When the component parts of the kernel are separated during wet milling, this refining process also releases protein, fiber, vitamins, and minerals. Traditionally, these elements have served as feed for cattle, fish, hogs, and poultry, which serve as an excellent source of energy and, in turn, enrich our own diets.
Corn refiners produce four major feed products:
- Steepwater: Steeping, or soaking corn kernels in water, is an early and important step in the refining process at corn wet mills. After steeping is complete, the remaining liquid is called steepwater. This nutrient-rich mixture is condensed and can be utilized as a protein supplement for cattle or as a binder in feed pellets.
- Germ meal: The germ is the embryo at the center of every corn kernel. After refiners steep and grind the kernels, the germ is separated and the valuable corn oil is extracted. The ground germ, known as meal, remains. It becomes an important source of protein and energy in animal feed, and is sometimes used as a carrier for liquid nutrients. It may also be added back to corn gluten feed.

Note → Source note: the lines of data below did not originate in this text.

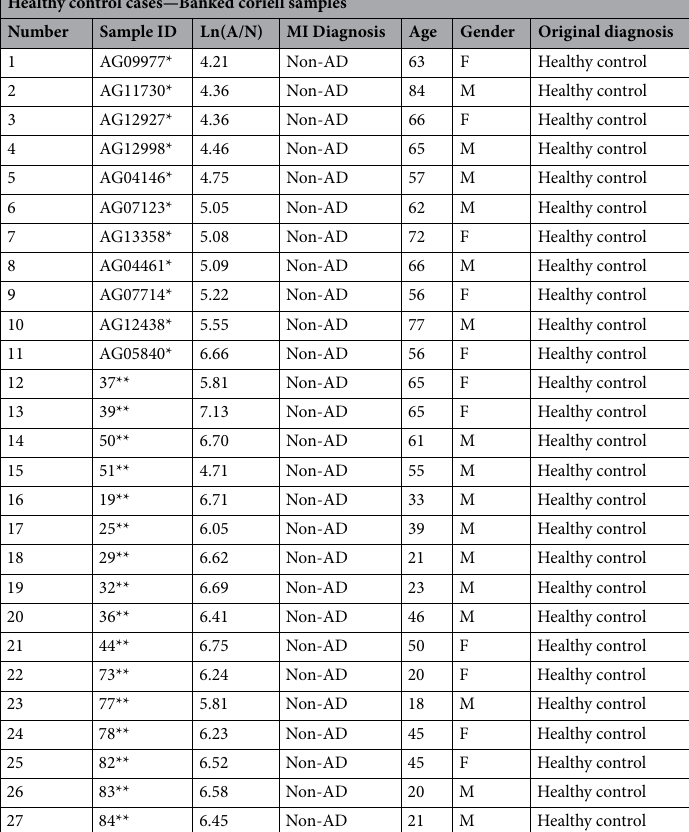
Table 3. Skin fibroblasts-based peripheral diagnosis of healthy control cases (N = 27). AD Alzheimer’s Disease, EEG Electroencephalogram, FAD Familial AD, FTD Frontotemporal dementia, FTLD Frontotemporal Lobar degeneration, LDB Lewy body dementia, PD Parkinson’s Disease, VaD Vascular dementia, CDB Corticobasal degeneration, FTLD-TDP Frontotemporal Lobar Degeneration with TDP-43-Positive Inclusions, HD Huntington disease, PD, LDB Lewy body disease, PD Parkinson Disease, VaD Vascular dementia, Coriell Coriell Institute, CRI Copper Ridge Institute, UTSW University of Texas South Western, WHM William Hill Manor. *Banked Coriell Samples; **Freshly Obtained from the Clinic Alere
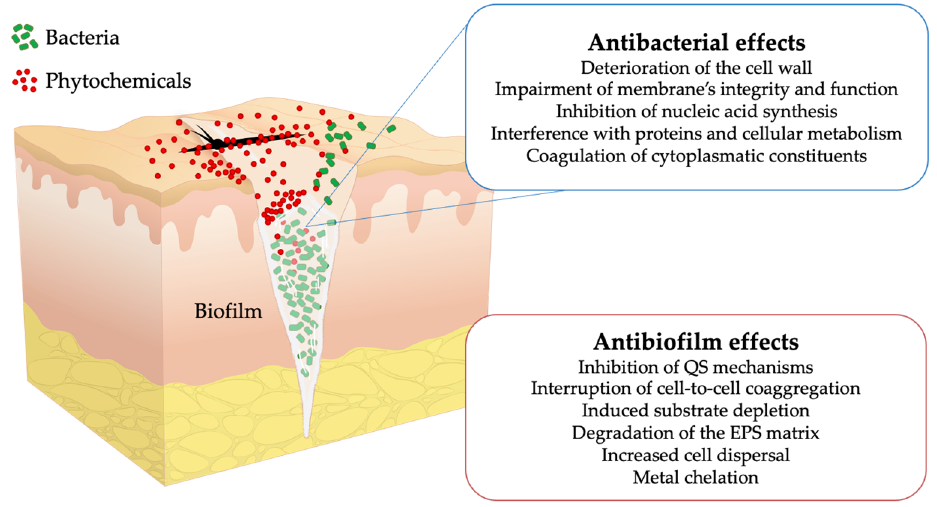
Figure 5. Illustration of an SSI and mode of action of phytochemicals against biofilms and their residing bacterial cells.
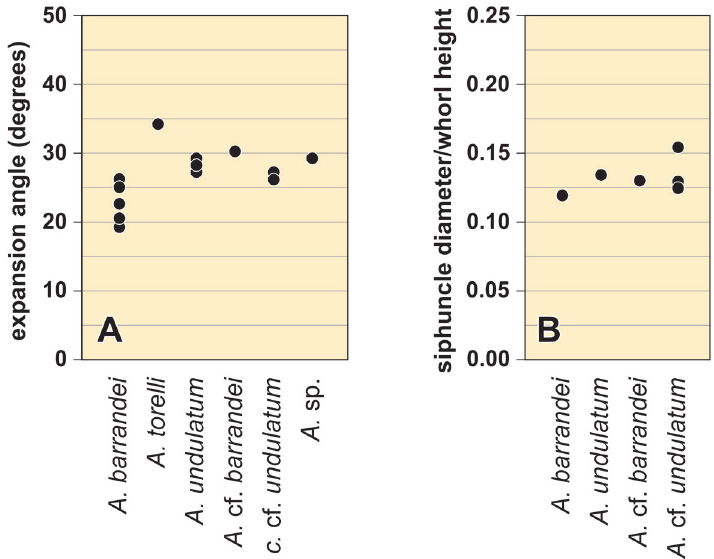
Fig. 19. Conch expansion rates (A) and siphuncle diameter rates (B) in species of Ancistroceras Boll,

- Gluten feed: After most of the starch, gluten, and germ are extracted from the kernel and separated during the wet milling process, the residuals and fiber are mixed to make corn gluten feed. Providing both protein and energy, corn gluten feed is given to dairy and beef cattle, poultry, and hogs. It is also used as a carrier for added micronutrients.
- Gluten meal: Once the corn kernel is separated into its component parts, corn refiners then further separate the starch and gluten that is contained in the endosperm. The gluten is dried and sold as gluten meal. Gluten meal supplies essential vitamins and minerals and is considered a high-protein and high-energy feed ingredient. Poultry and pet food processors value it for its high digestibility.

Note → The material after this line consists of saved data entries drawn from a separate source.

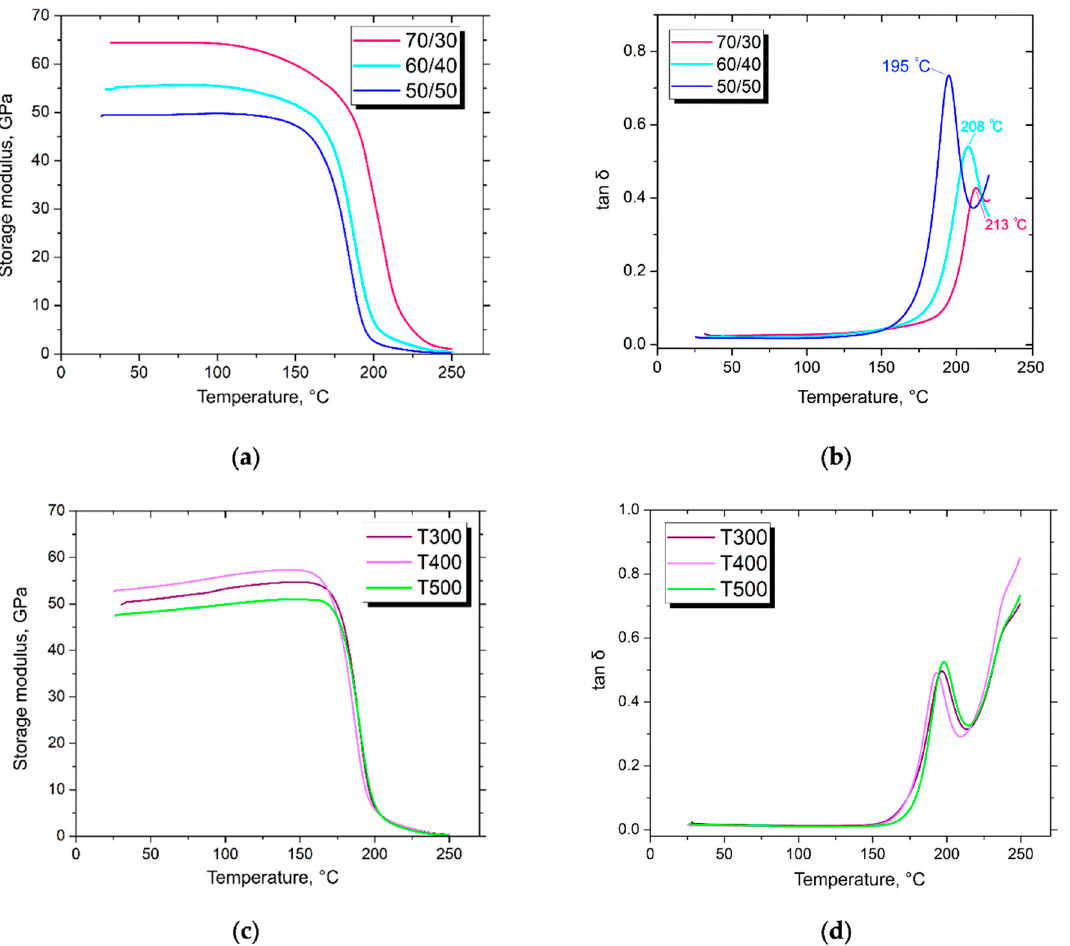
Figure 12. Typical DMA curves of composites reinforced with ( a , b ) initial CF, and ( c , d ) modified CF (composites reinforced with modified fibers containing 50 wt. % of CF).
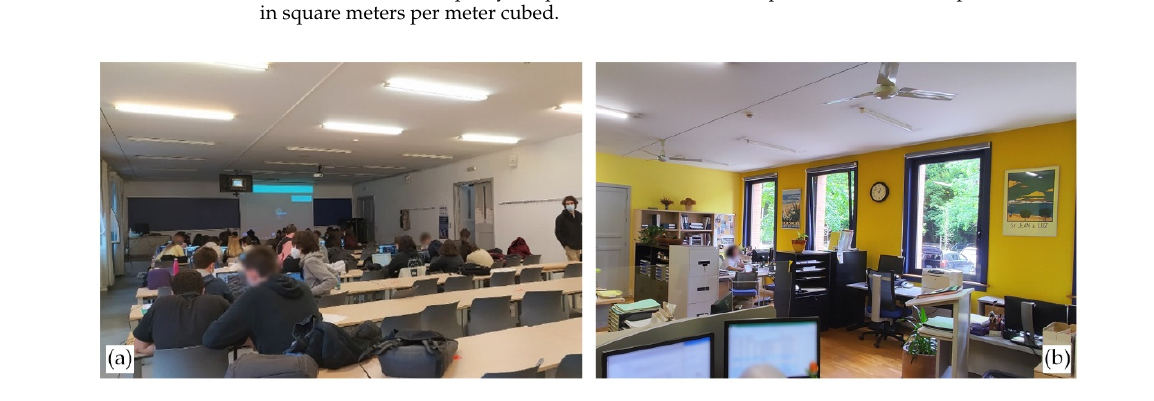
Figure 8. Image ( a ) shows a lesson held in classroom A 1.1 during the winter of 2020–2021, with windows and doors open for cross ventilation. Image ( b ) on the right offers a typical view of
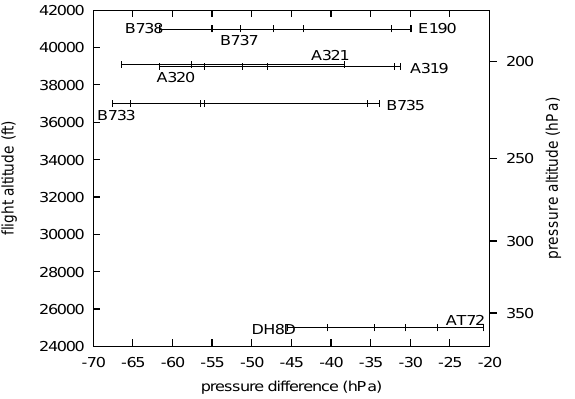
Fig. 2. Maximum temperature at which the airflow over a wing is cooled down to the supercooling limit of pure water (235 K) for three possible pressure drop values over the wing, as indicated in the legend (thick lines). The thin lines represent temperature profiles of various standard atmospheres, see legend.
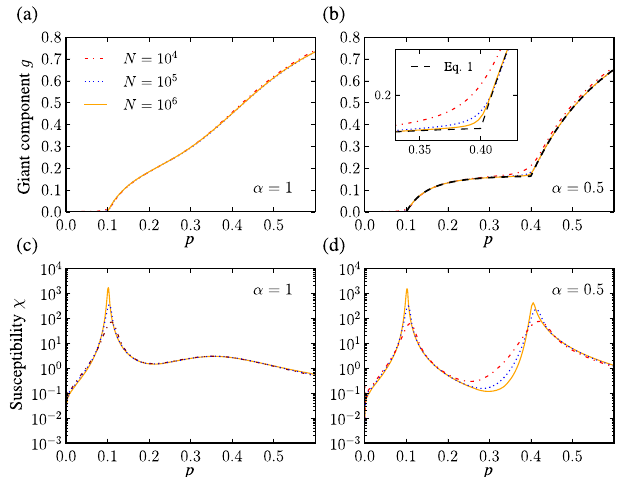
FIG. 5. Bond percolation simulations for the core-periphery random graph model with α ¼ 1 (left column) and α ¼ 0 . 5 (right column). In both cases, the core has an average degree of ¯ 2 . 5 . The core-periphery ratio is r ¼ 0 . 2 . k and the periphery p ¼ The black dashed line in plot (b) is the numerical solution of ¯ 0 . The inset shows the approach to the k Eqs. (1) and (2) with cp ¼ theoretical prediction at the second transition point as the size of the system is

Roughly 35 to 40 percent of the corn used by the corn refining industry becomes feed products. High quality animal feed ingredients derived from corn are an important staple of America’s meat and poultry industries.
In recent years, scientists have discovered additional uses for corn protein, known as zein, which can be extracted from corn gluten meal. The unique structure of zein makes it a successful platform for growing human cells in the laboratory and, at the nanotechnology-level, a candidate for improving the delivery of drugs that fight cancer. It can also be spun into fibers and used as biological scaffolding to help repair damage in and around teeth.